The rest of the crew laughs at the apparent excess of the description, but Avon stands firm. “I’m serious. That’s what I want. I want that motherfucker on display. I’m going to send a message to the courtyard about this motherfucker so people know we ain’t playing.” This is not about the money. $20,000 is nothing to Avon. It is about the Game. As with the murder of Gant, Avon feels the need to maintain a fierce, unyielding control over the subjects of his domain, and the way to do that is to “send a message” through an overt public display of violence.
This also explains Avon’s reaction when he learns from Stinkum and Wee-Bey that Omar is gay. Stringer is almost impressed (“so he got a lot of heart for a cocksucker”) but Avon raises the bounty. It is a simple equation. If Omar gets away with stealing Avon’s stash, then Omar has the upper hand. Avon can’t even admit out loud what he thinks it says about him if people perceive that he has been played by a homosexual. This idea disturbs Avon enough to make him miss the shot he takes (it is interesting that both Avon and Burrell talk of “sending a message” in this episode, and both miss shots–basketball and golf). This is no longer a business decision. It is an emotional one.
The problem is that, while both Avon and Omar operate on emotional impulses, they are such opposing types of emotion. Avon acts out of fear, and is protective of his image above all else. As a result, he treats everybody according to how he sees them reflecting his image. We see this at the end of the scene, where Avon and Stringer discuss the problems they have been having in the Pit. Avon says “take care of all that,” giving Stringer the go-ahead to start starving out the low-level hoppers in D’Angelo’s employ. He is willing to intimidate and terrorize everybody, friend and enemy, to preserve his status as unquestioned king.
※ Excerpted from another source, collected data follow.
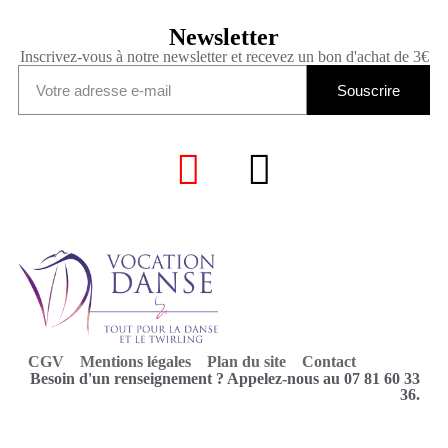
Newsletter
Inscrivez-vous à notre newsletter et recevez un bon d'achat de 3€
Souscrire
CGV
Mentions légales
Plan du site
Contact
Besoin d'un renseignement ? Appelez-nous au 07 81 60 33
36.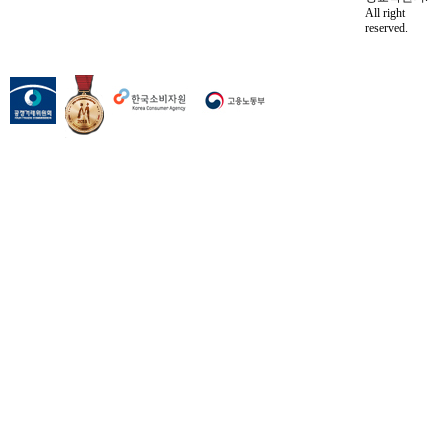
All right
reserved.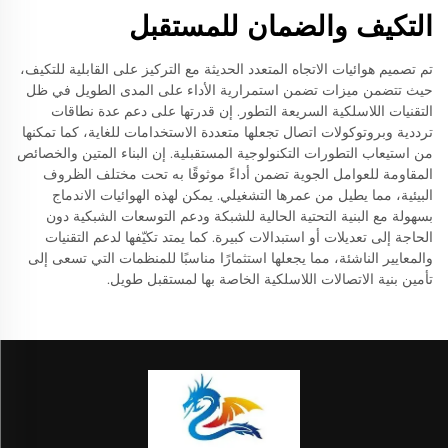
التكيف والضمان للمستقبل
تم تصميم هوائيات الاتجاه المتعدد الحديثة مع التركيز على القابلية للتكيف،
حيث تتضمن ميزات تضمن استمرارية الأداء على المدى الطويل في ظل
التقنيات اللاسلكية السريعة التطور. إن قدرتها على دعم عدة نطاقات
ترددية وبروتوكولات اتصال تجعلها متعددة الاستخدامات للغاية، كما تمكنها
من استيعاب التطورات التكنولوجية المستقبلية. إن البناء المتين والخصائص
المقاومة للعوامل الجوية تضمن أداءً موثوقًا به تحت مختلف الظروف
البيئية، مما يطيل من عمرها التشغيلي. يمكن لهذه الهوائيات الاندماج
بسهولة مع البنية التحتية الحالية للشبكة ودعم التوسعات الشبكية دون
الحاجة إلى تعديلات أو استبدالات كبيرة. كما يمتد تكيّفها لدعم التقنيات
والمعايير الناشئة، مما يجعلها استثمارًا مناسبًا للمنظمات التي تسعى إلى
تأمين بنية الاتصالات اللاسلكية الخاصة بها لمستقبل طويل.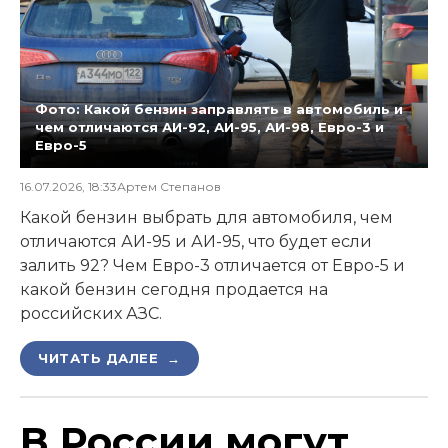
Фото: Какой бензин заправлять в автомобиль и
чем отличаются АИ-92, АИ-95, АИ-98, Евро-3 и
Евро-5
16.07.2026, 18:33
Артем Степанов
Какой бензин выбрать для автомобиля, чем
отличаются АИ-95 и АИ-95, что будет если
залить 92? Чем Евро-3 отличается от Евро-5 и
какой бензин сегодня продается на
российских АЗС.
ЧИТАТЬ ДАЛЕЕ →
В России могут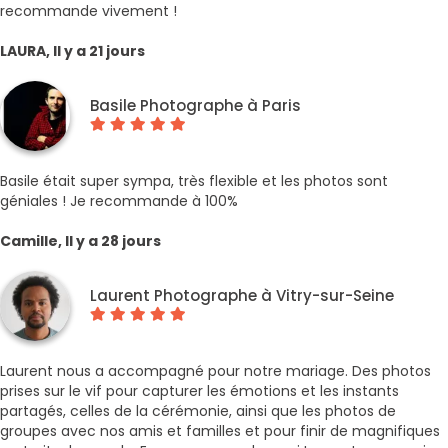
recommande vivement !
LAURA, Il y a 21 jours
Basile Photographe à Paris
Basile était super sympa, très flexible et les photos sont
géniales ! Je recommande à 100%
Camille, Il y a 28 jours
Laurent Photographe à Vitry-sur-Seine
Laurent nous a accompagné pour notre mariage. Des photos
prises sur le vif pour capturer les émotions et les instants
partagés, celles de la cérémonie, ainsi que les photos de
groupes avec nos amis et familles et pour finir de magnifiques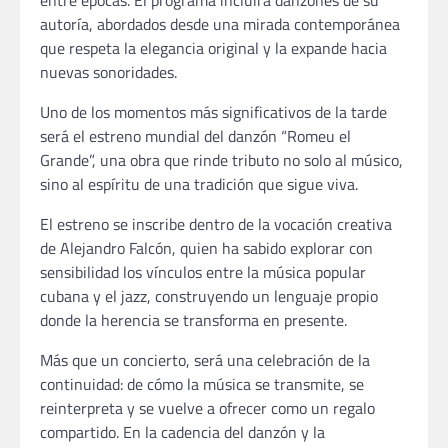
entre épocas. El programa incluirá danzones de su
autoría, abordados desde una mirada contemporánea
que respeta la elegancia original y la expande hacia
nuevas sonoridades.
Uno de los momentos más significativos de la tarde
será el estreno mundial del danzón “Romeu el
Grande”, una obra que rinde tributo no solo al músico,
sino al espíritu de una tradición que sigue viva.
El estreno se inscribe dentro de la vocación creativa
de Alejandro Falcón, quien ha sabido explorar con
sensibilidad los vínculos entre la música popular
cubana y el jazz, construyendo un lenguaje propio
donde la herencia se transforma en presente.
Más que un concierto, será una celebración de la
continuidad: de cómo la música se transmite, se
reinterpreta y se vuelve a ofrecer como un regalo
compartido. En la cadencia del danzón y la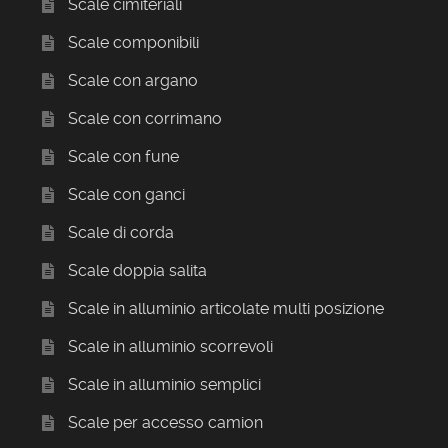
Scale cimiteriali
Scale componibili
Scale con argano
Scale con corrimano
Scale con fune
Scale con ganci
Scale di corda
Scale doppia salita
Scale in alluminio articolate multi posizione
Scale in alluminio scorrevoli
Scale in alluminio semplici
Scale per accesso camion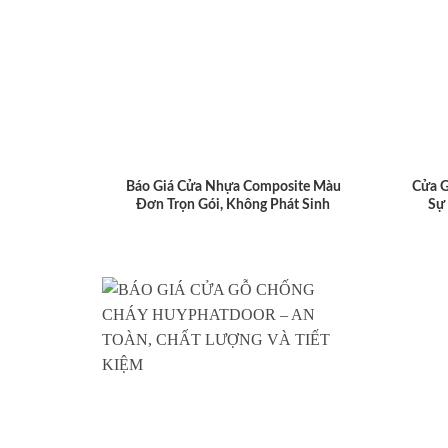
Báo Giá Cửa Nhựa Composite Màu
Cửa 
Đơn Trọn Gói, Không Phát Sinh
Sự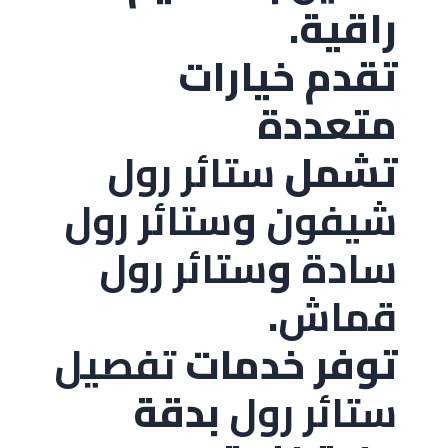
راقية.
تقدم خيارات
متعددة
تشمل
ستائر رول
شيفون
و
ستائر رول
سادة
و
ستائر رول
قماش
.
توفر خدمات
تفصيل
ستائر رول
بدقة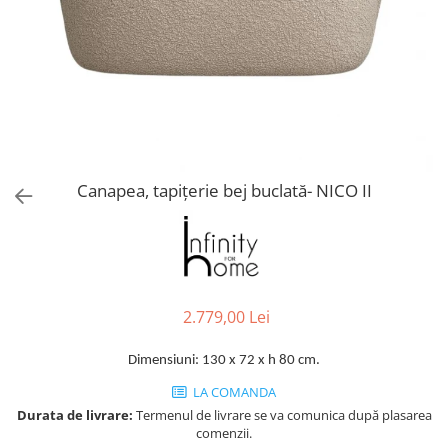
Console dormitor
Fotolii dormitor
Noptiere
Mobila dining
Console extensibile
Scaune
Covoare dining
Canapea, tapițerie bej buclată- NICO II
Mese
Mese HORECA
Scaune de bar / insula
Scaune exterior
Mobila hol
2.779,00 Lei
Comode hol
Cuiere
Dimensiuni: 130 x 72 x h 80 cm.
Oglinzi hol
LA COMANDA
Suport Umbrele
Durata de livrare:
Termenul de livrare se va comunica după plasarea
Console hol
comenzii.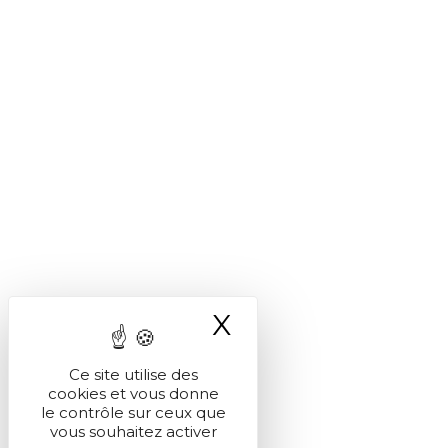
X
Masquer le ba
Ce site utilise des
cookies et vous donne
le contrôle sur ceux que
vous souhaitez activer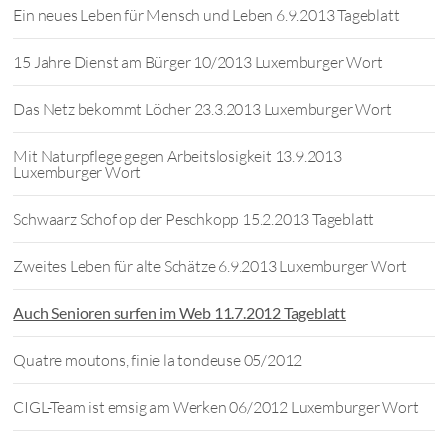
Ein neues Leben für Mensch und Leben 6.9.2013 Tageblatt
15 Jahre Dienst am Bürger 10/2013 Luxemburger Wort
Das Netz bekommt Löcher 23.3.2013 Luxemburger Wort
Mit Naturpflege gegen Arbeitslosigkeit 13.9.2013
Luxemburger Wort
Schwaarz Schof op der Peschkopp 15.2.2013 Tageblatt
Zweites Leben für alte Schätze 6.9.2013 Luxemburger Wort
Auch Senioren surfen im Web 11.7.2012 Tageblatt
Quatre moutons, finie la tondeuse 05/2012
CIGL-Team ist emsig am Werken 06/2012 Luxemburger Wort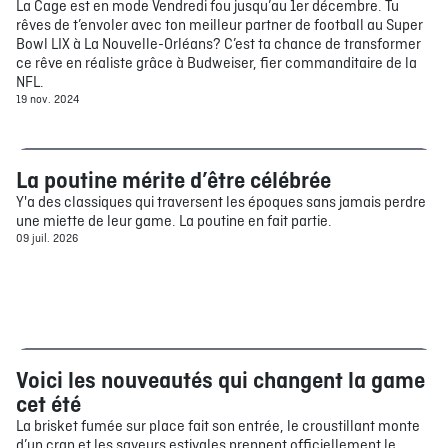
La Cage est en mode Vendredi fou jusqu’au 1er décembre. Tu
rêves de t’envoler avec ton meilleur partner de football au Super
Bowl LIX à La Nouvelle-Orléans? C’est ta chance de transformer
ce rêve en réaliste grâce à Budweiser, fier commanditaire de la
NFL.
19 nov. 2024
La poutine mérite d’être célébrée
Bouffe
Y'a des classiques qui traversent les époques sans jamais perdre
une miette de leur game. La poutine en fait partie.
09 juil. 2026
Voici les nouveautés qui changent la game
Bouffe
cet été
La brisket fumée sur place fait son entrée, le croustillant monte
d’un cran et les saveurs estivales prennent officiellement le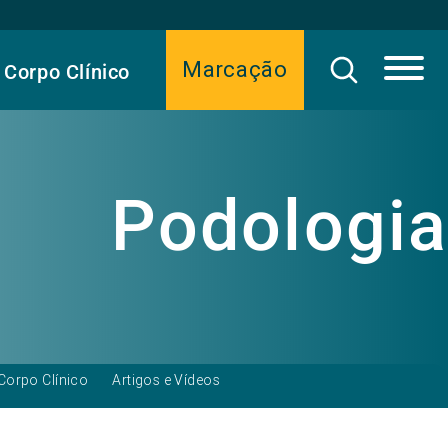
Marcação
Corpo Clínico
Podologia
Corpo Clínico
Artigos e Vídeos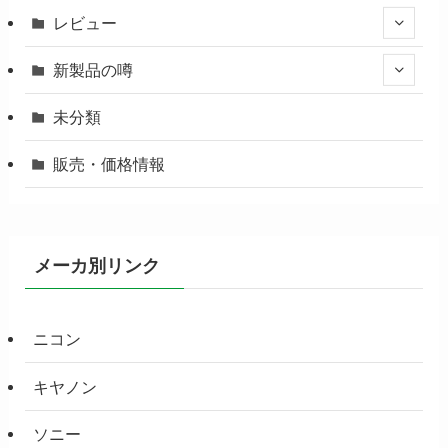
レビュー
新製品の噂
未分類
販売・価格情報
メーカ別リンク
ニコン
キヤノン
ソニー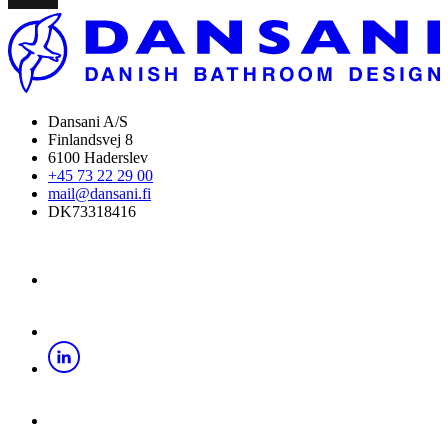
Dansani A/S
Finlandsvej 8
6100 Haderslev
+45 73 22 29 00
mail@dansani.fi
DK73318416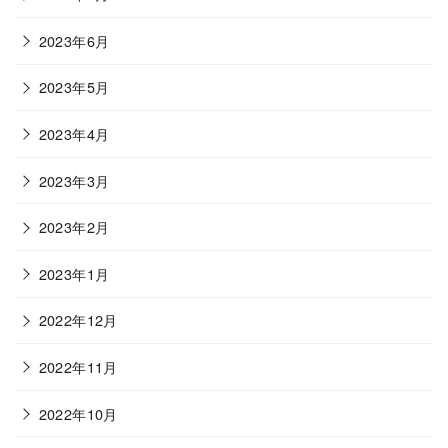
2023年6月
2023年5月
2023年4月
2023年3月
2023年2月
2023年1月
2022年12月
2022年11月
2022年10月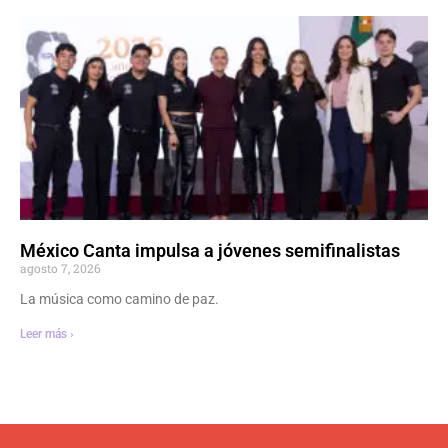
México Canta impulsa a jóvenes semifinalistas
agosto 7, 2026
La música como camino de paz.
Leer más ›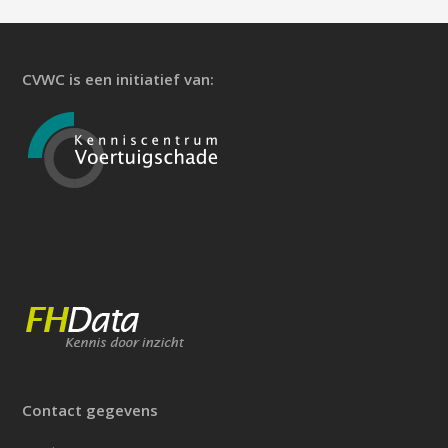
CVWC is een initiatief van:
Contact gegevens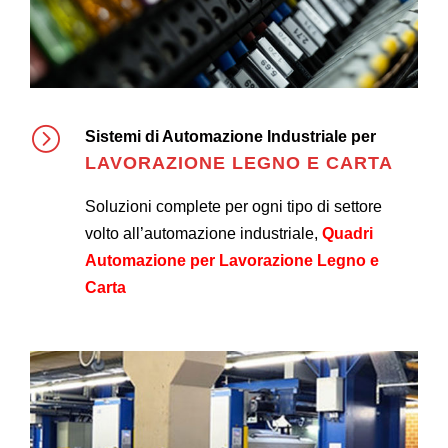
Sistemi di Automazione Industriale per
LAVORAZIONE LEGNO E CARTA
Soluzioni complete per ogni tipo di settore
volto all’automazione industriale,
Quadri
Automazione per Lavorazione Legno e
Carta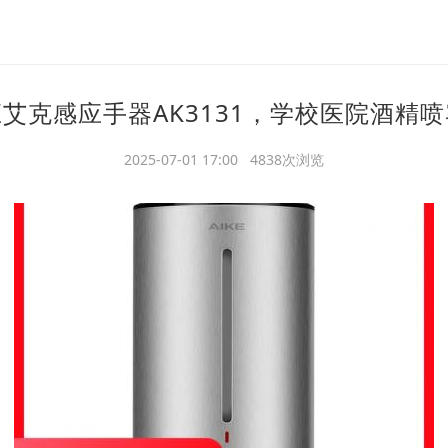
艾克感应手器AK3131，学校医院酒精
2025-07-01 17:00 4838次浏览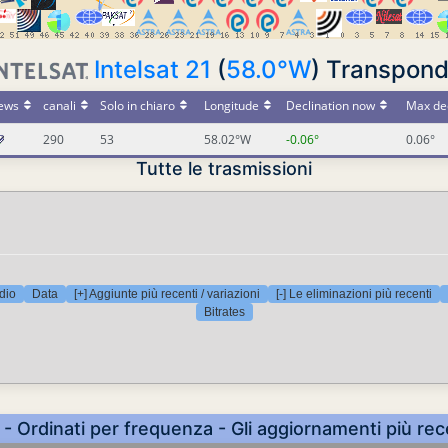
Intelsat 21
(
58.0°W
) Transpond
ews
canali
Solo in chiaro
Longitude
Declination now
Max dec
290
53
58.02°W
-0.06°
0.06°
Tutte le trasmissioni
dio
Data
[+] Aggiunte più recenti / variazioni
[-] Le eliminazioni più recenti
Bitrates
 - Ordinati per frequenza - Gli aggiornamenti più rec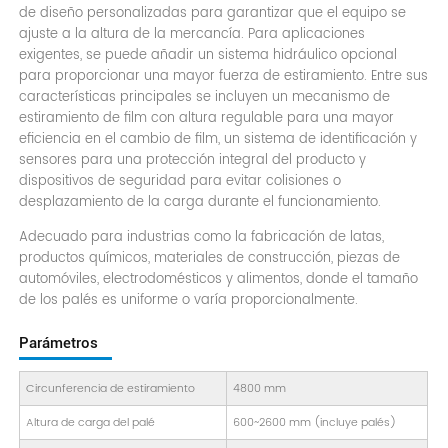
de diseño personalizadas para garantizar que el equipo se
ajuste a la altura de la mercancía. Para aplicaciones
exigentes, se puede añadir un sistema hidráulico opcional
para proporcionar una mayor fuerza de estiramiento. Entre sus
características principales se incluyen un mecanismo de
estiramiento de film con altura regulable para una mayor
eficiencia en el cambio de film, un sistema de identificación y
sensores para una protección integral del producto y
dispositivos de seguridad para evitar colisiones o
desplazamiento de la carga durante el funcionamiento.
Adecuado para industrias como la fabricación de latas,
productos químicos, materiales de construcción, piezas de
automóviles, electrodomésticos y alimentos, donde el tamaño
de los palés es uniforme o varía proporcionalmente.
Parámetros
Circunferencia de estiramiento
4800 mm
Altura de carga del palé
600~2600 mm (incluye palés)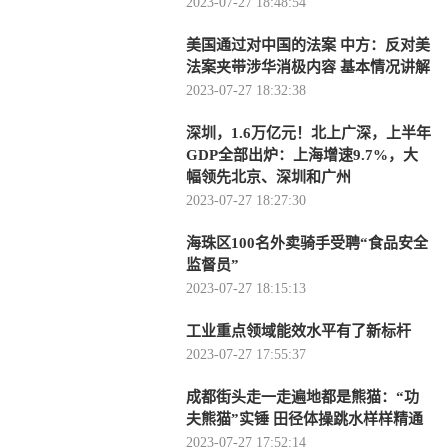
2023-07-27 18:48:54
美国通过对中国的法案 中方：反对美
法案夹带涉华消极内容 基本情况讲解
2023-07-27 18:32:38
深圳，1.6万亿元！北上广深，上半年
GDP全部出炉：上海增速9.7%，大
幅领先北京、深圳和广州
2023-07-27 18:27:30
海珠区100名外卖骑手受聘“食品安全
监督员”
2023-07-27 18:15:13
工业重点领域能效水平有了新标杆
2023-07-27 17:55:37
成都街头走一走遍地都是熊猫：“功
夫熊猫”实锤 田径体操跳水样样精通
2023-07-27 17:52:14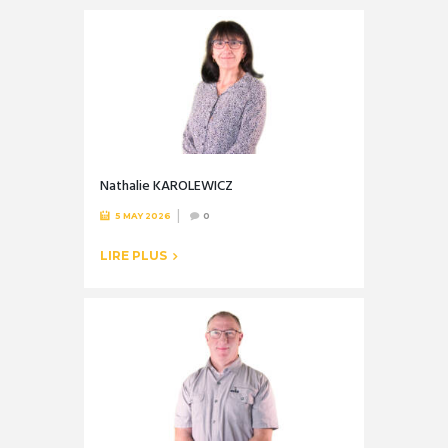
Nathalie KAROLEWICZ
5 MAY 2026
0
LIRE PLUS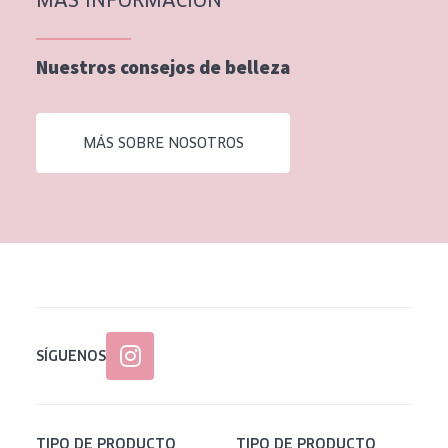
MÁS INFORMACIÓN
Nuestros consejos de belleza
MÁS SOBRE NOSOTROS
SÍGUENOS
TIPO DE PRODUCTO
TIPO DE PRODUCTO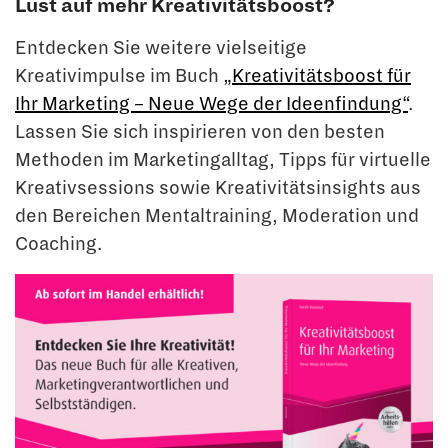
Lust auf mehr Kreativitätsboost?
Entdecken Sie weitere vielseitige
Kreativimpulse im Buch
„Kreativitätsboost für
Ihr Marketing – Neue Wege der Ideenfindung“
.
Lassen Sie sich inspirieren von den besten
Methoden im Marketingalltag, Tipps für virtuelle
Kreativsessions sowie Kreativitätsinsights aus
den Bereichen Mentaltraining, Moderation und
Coaching.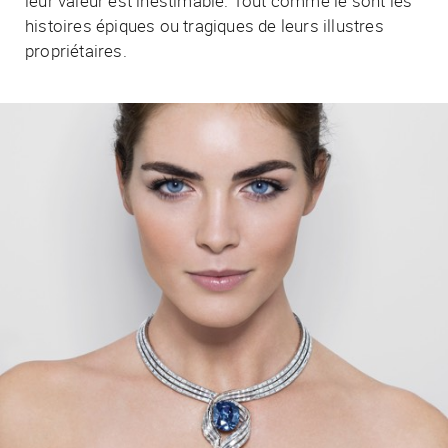
leur valeur est inestimable. Tout comme le sont les
histoires épiques ou tragiques de leurs illustres
propriétaires.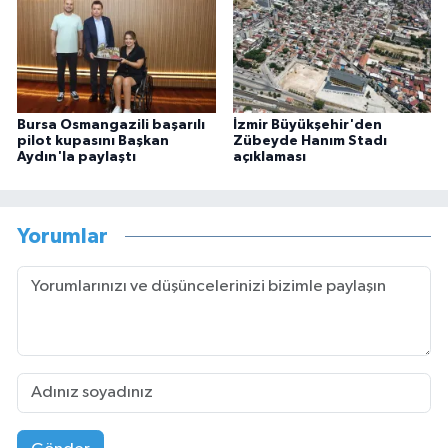
Bursa Osmangazili başarılı
İzmir Büyükşehir'den
pilot kupasını Başkan
Zübeyde Hanım Stadı
Aydın'la paylaştı
açıklaması
Yorumlar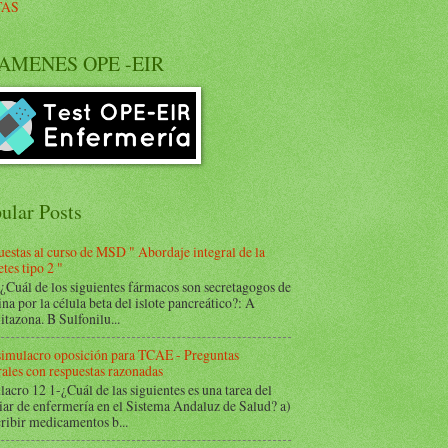
TAS
AMENES OPE -EIR
ular Posts
estas al curso de MSD " Abordaje integral de la
tes tipo 2 "
Cuál de los siguientes fármacos son secretagogos de
ina por la célula beta del islote pancreático?: A
itazona. B Sulfonilu...
 simulacro oposición para TCAE - Preguntas
ales con respuestas razonadas
acro 12 1-¿Cuál de las siguientes es una tarea del
iar de enfermería en el Sistema Andaluz de Salud? a)
ribir medicamentos b...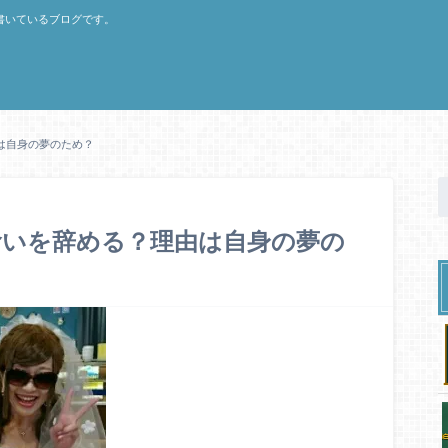
書いているブログです。
は自身の夢のため？
食いを辞める？理由は自身の夢の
Omar, on the other hand, brings people towards him. He is able to create a much smaller, more intimate world, one that can be ruled with compassion and not with fear. This may be based on Omar’s character, but it is also based on economics. The larger a corporation gets, the more insignificant and faceless its employees and customers become. It is the small company that has the best chance to know everybody by name, even if their profits will never compete with the big boys.
Perhaps the real reason Avon is so threatened by Omar is because the community he creates suggests a completely different way of doing business in the projects. Both Avon and Omar rely on violence and exploit the despair of drug addiction in the projects. But Omar suggest the possibility of at least sustaining a semblance of community as he runs his business. Avon himself may long for this type of community, as shown through his constant talk of the importance of family, as well as the scene-ending alley-oop he throws down on an assist from Stringer. He needs people close to him just as much as Omar or anybody else, but the size of his empire won’t allow it. Avon is still the king, and as such, he knows that any suggestion of a different way of doing things is a threat to his reign, and so it must be violently put down.